◆ Exercise ◆
Report each line of the entries that includes "pixels" by copying it.

◆ Source data ◆
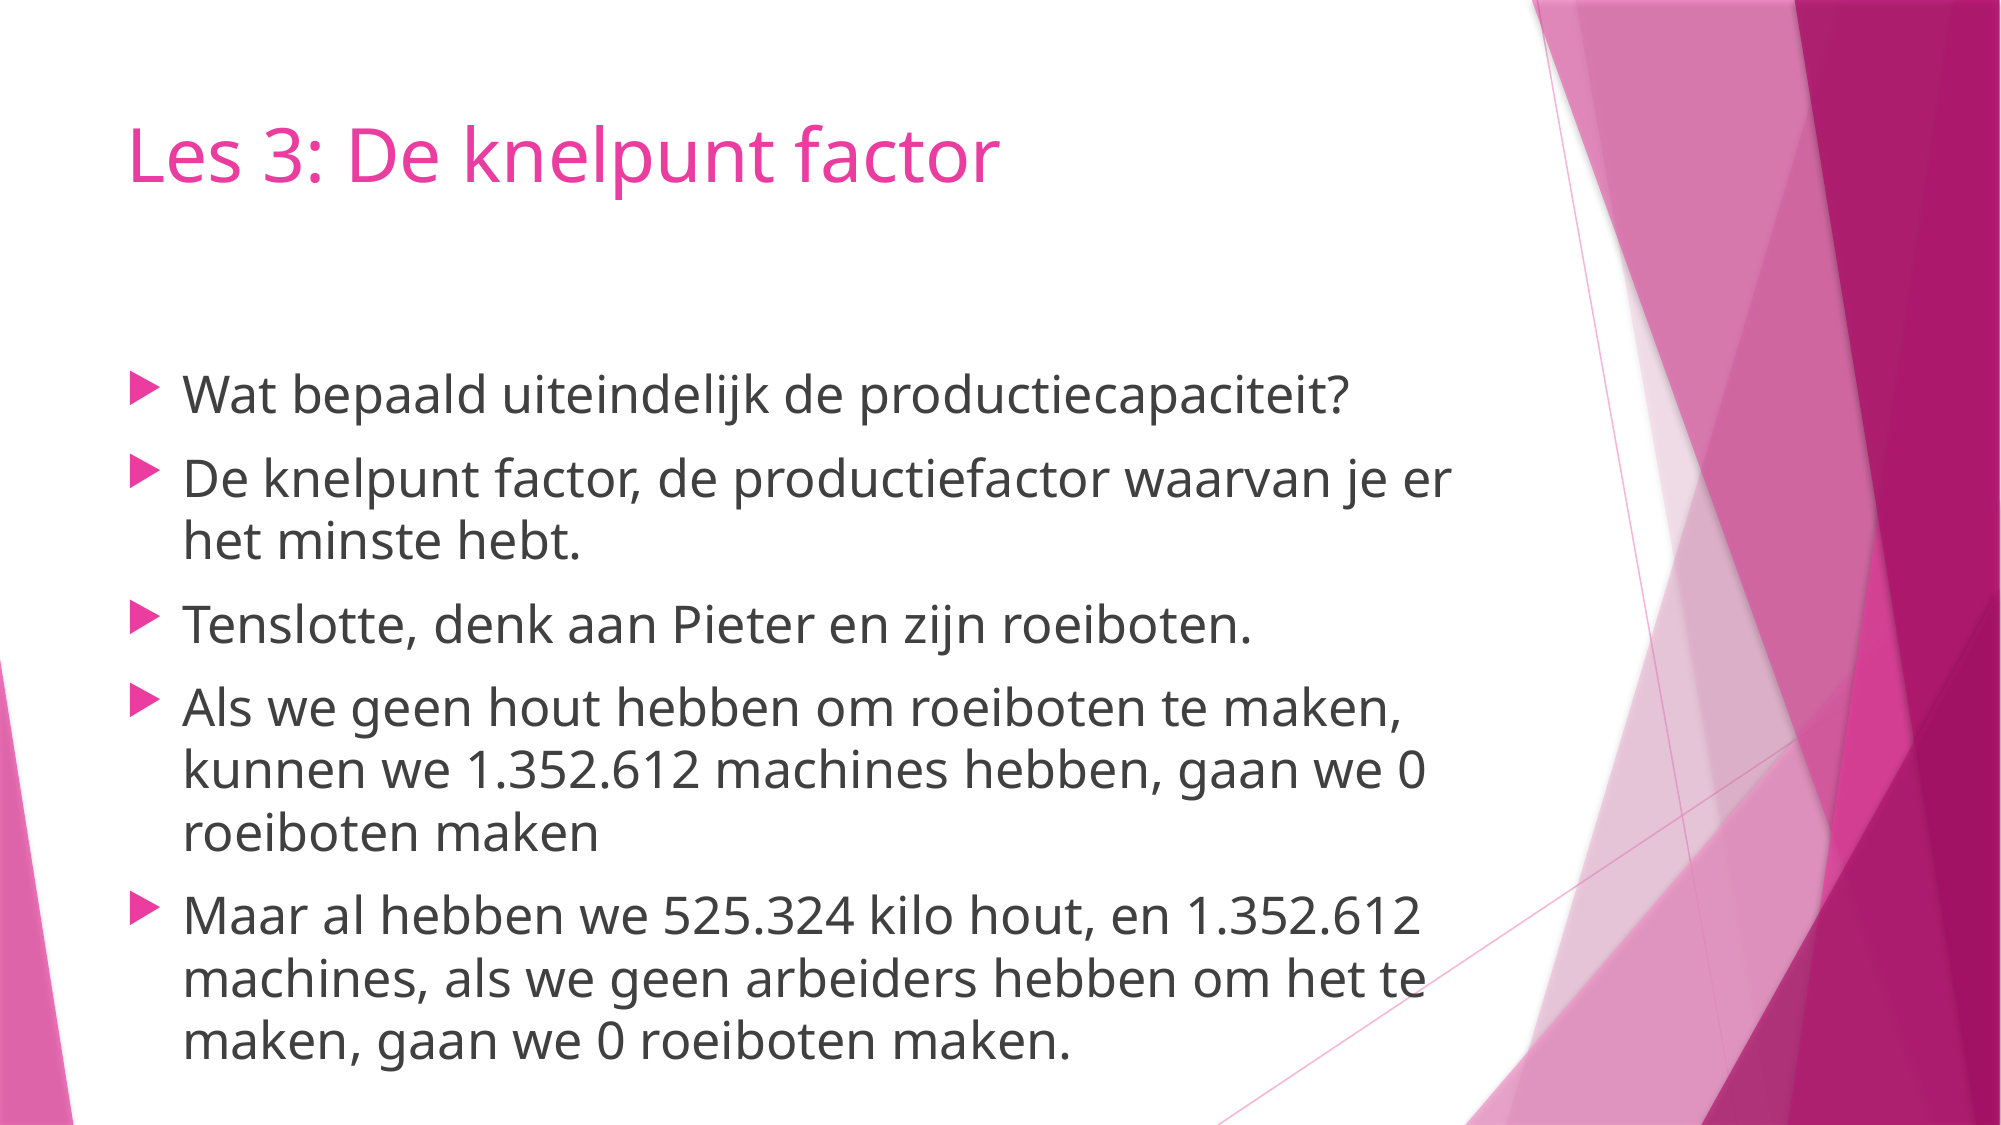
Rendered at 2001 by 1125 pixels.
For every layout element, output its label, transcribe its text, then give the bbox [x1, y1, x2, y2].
--
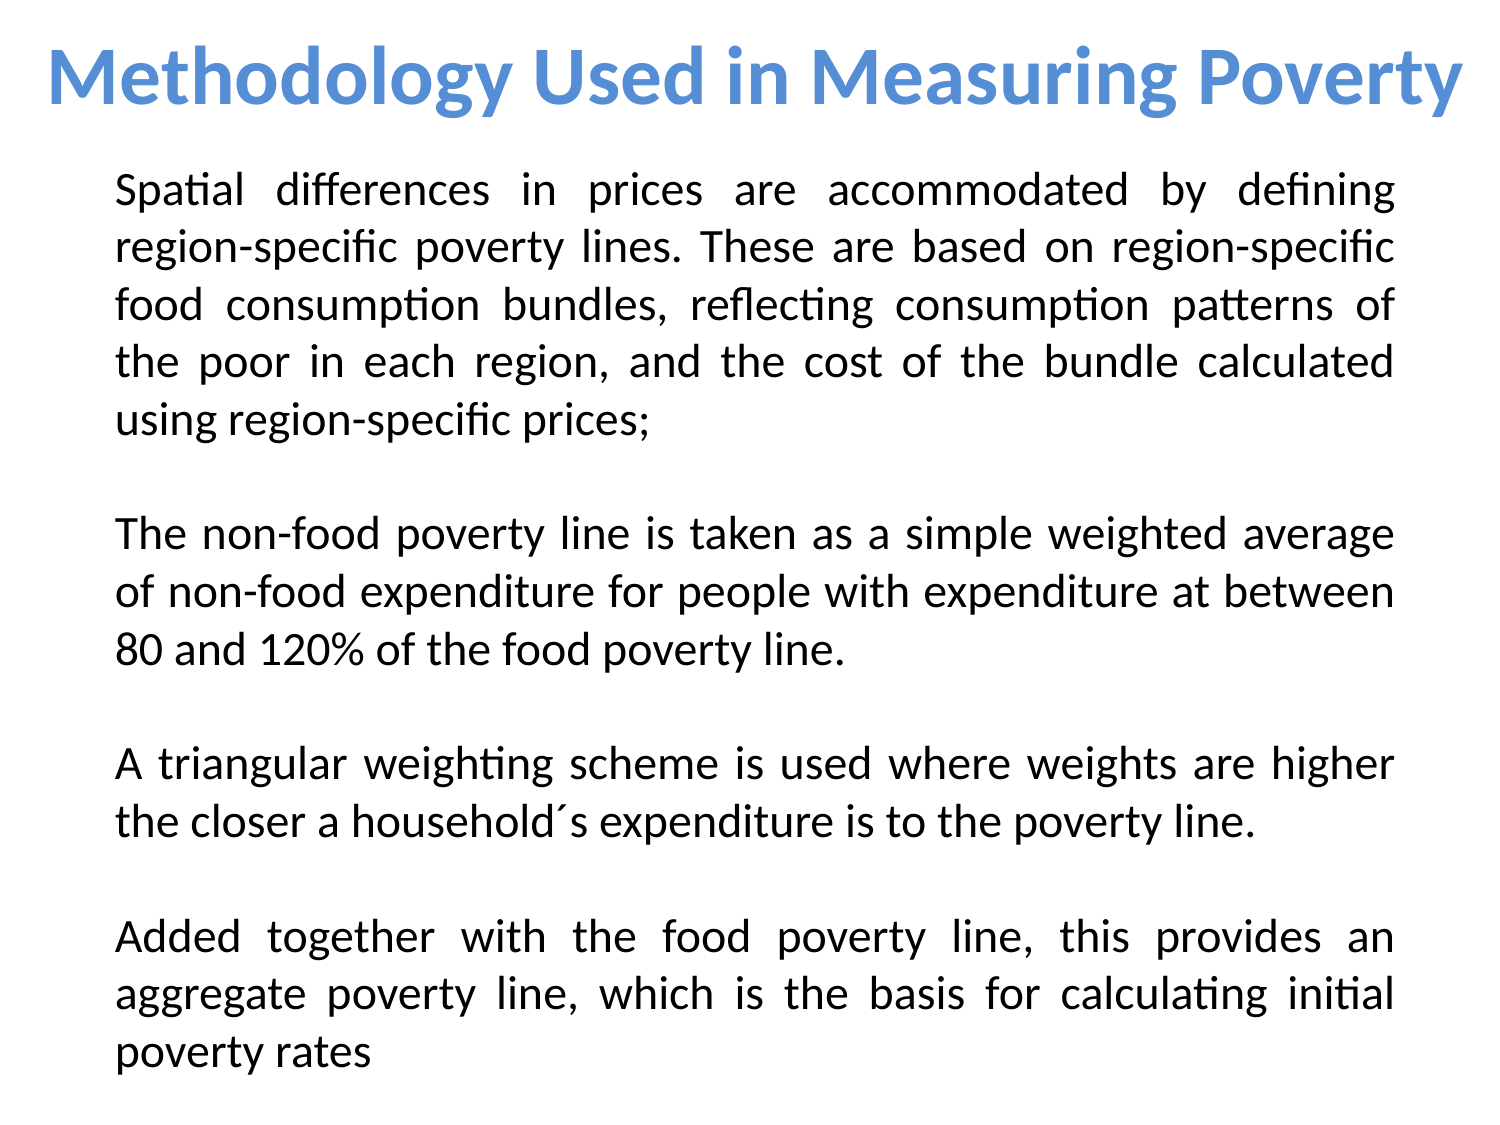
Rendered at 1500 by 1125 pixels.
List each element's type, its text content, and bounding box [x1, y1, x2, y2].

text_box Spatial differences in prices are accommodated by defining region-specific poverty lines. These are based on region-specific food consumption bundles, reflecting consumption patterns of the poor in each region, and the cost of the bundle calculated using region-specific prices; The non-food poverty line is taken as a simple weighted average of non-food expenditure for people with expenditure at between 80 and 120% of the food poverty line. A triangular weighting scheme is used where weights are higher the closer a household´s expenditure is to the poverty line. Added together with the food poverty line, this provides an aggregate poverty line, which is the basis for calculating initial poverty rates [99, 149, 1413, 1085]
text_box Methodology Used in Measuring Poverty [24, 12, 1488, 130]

◆ Task response ◆
Rendered at 2001 by 1125 pixels.
Rendered at 1500 by 1125 pixels.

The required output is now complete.